I think we could reasonably argue about that; the entire database is freely available to anyone who goes into a major university library, etc., and unless posting the articles resulted in universities ceasing to subscribe to JSTOR (which seems unlikely) then they lose no significant revenue. But this is going off on a tangent.
Even if I concede that JSTOR would be financially harmed, it still shouldn't be a felony.

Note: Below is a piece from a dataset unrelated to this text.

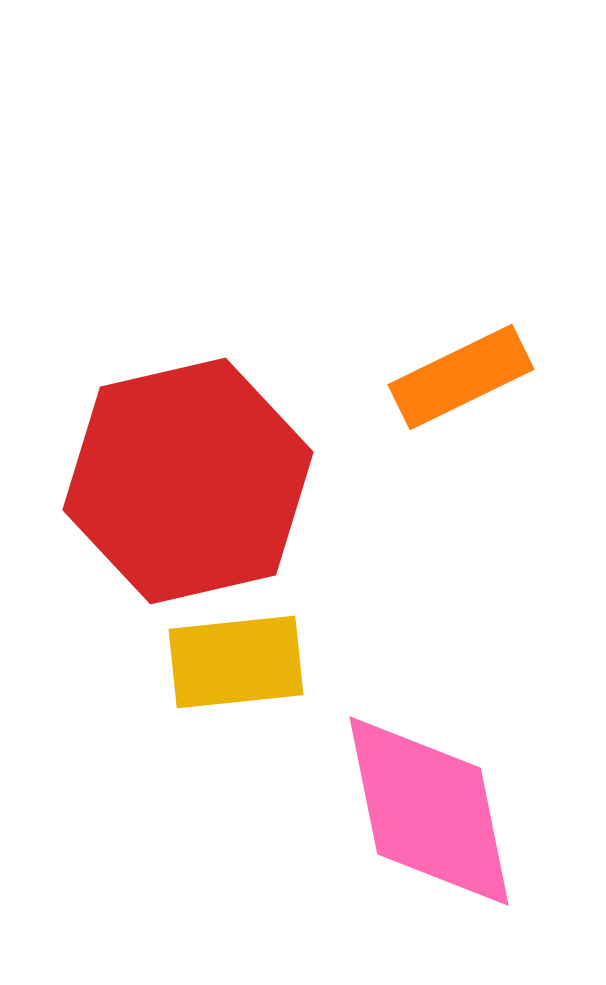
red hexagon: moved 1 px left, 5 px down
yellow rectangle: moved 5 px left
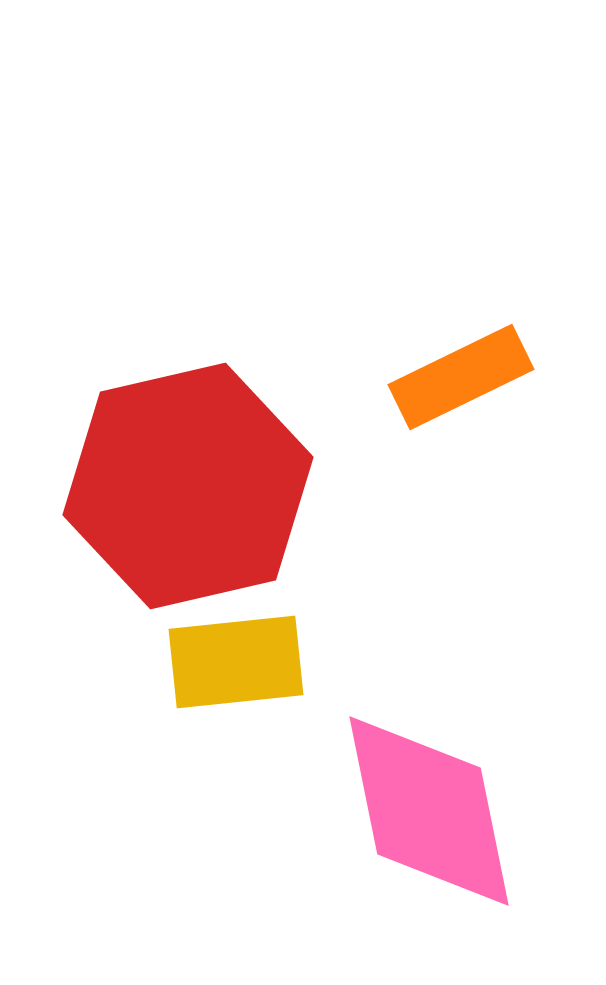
red hexagon: moved 5 px down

Let them sue him for copyright infringement.
I guess I'm not willing to consider intrusion for the purpose of getting broadly-available content to be in the same category as theft of PII or theft of real secrets intended to remain secret, and none of these in the same category as modifications or destruction.
I don't know if overcharging is an unsolvable problem. "Plain language" may not be the right approach, but taking the excessive breadth and poor wording out of existing legislation would go a long way toward removing the number of felony counts a prosecutor can "legitimately" charge a typical bystander with.
Here are a couple of examples: A lot of these laws have threshold amounts of property that have to be in question before someone can be guilty of the crime. (And the amounts haven't been adjusted for inflation in several decades, which we could easily fix too.) But the real trouble there is that we take the amounts and then shovel a whole bunch of questionable nonsense into what can qualify. If I'm reading Prof. Kerr's analysis correctly, if someone breaks into your computer and you hire someone to clean it up, that goes in. You're paying them, so just pay them enough to hit the threshold and you've made a felon of the accused. It seems the value of intangible works goes in, so you bring in the copyright mathematicians who say one copy of one work is worth $150,000, which makes that element of the charge totally redundant in virtually every single case involving a computer, because all computers do is send data to one another, and virtually all data is copyrighted, so you copy one work and it exceeds the threshold and you're guilty of a felony. So let's take the ability to count all of that sort of thing out of that requirement and only include actual cash money or tangible physical products with specific market values, and if you want to have criminal copyright statutes or trade secret misappropriation statutes with appropriate penalties then let them be separate from statutes originally intended to deal with fraud and sabotage.
Then we can get rid of the vagueness. "Unauthorized access" is nonsense words. If someone is guilty of fraud, charge them with fraud. If someone is guilty of copyright infringement, sue them. If someone accesses a computer without authorization and hasn't committed any other offense whatsoever, use technological measures to prevent future access and don't charge them with anything.
Furthermore, we can do something about the maximum penalties. 35 years is insane. It's insane for actual hardened criminals -- bank robbers often go to jail for five years. Murder is on the order of 25 to life. We can make the maximum penalty for any computer crime that isn't also a serious non-computer crime something like 364 days.
Is that the sort of thing you mean to do to check over-zealous prosecutors, or did you have something else in mind? Because I'm open to suggestions. And we can do both.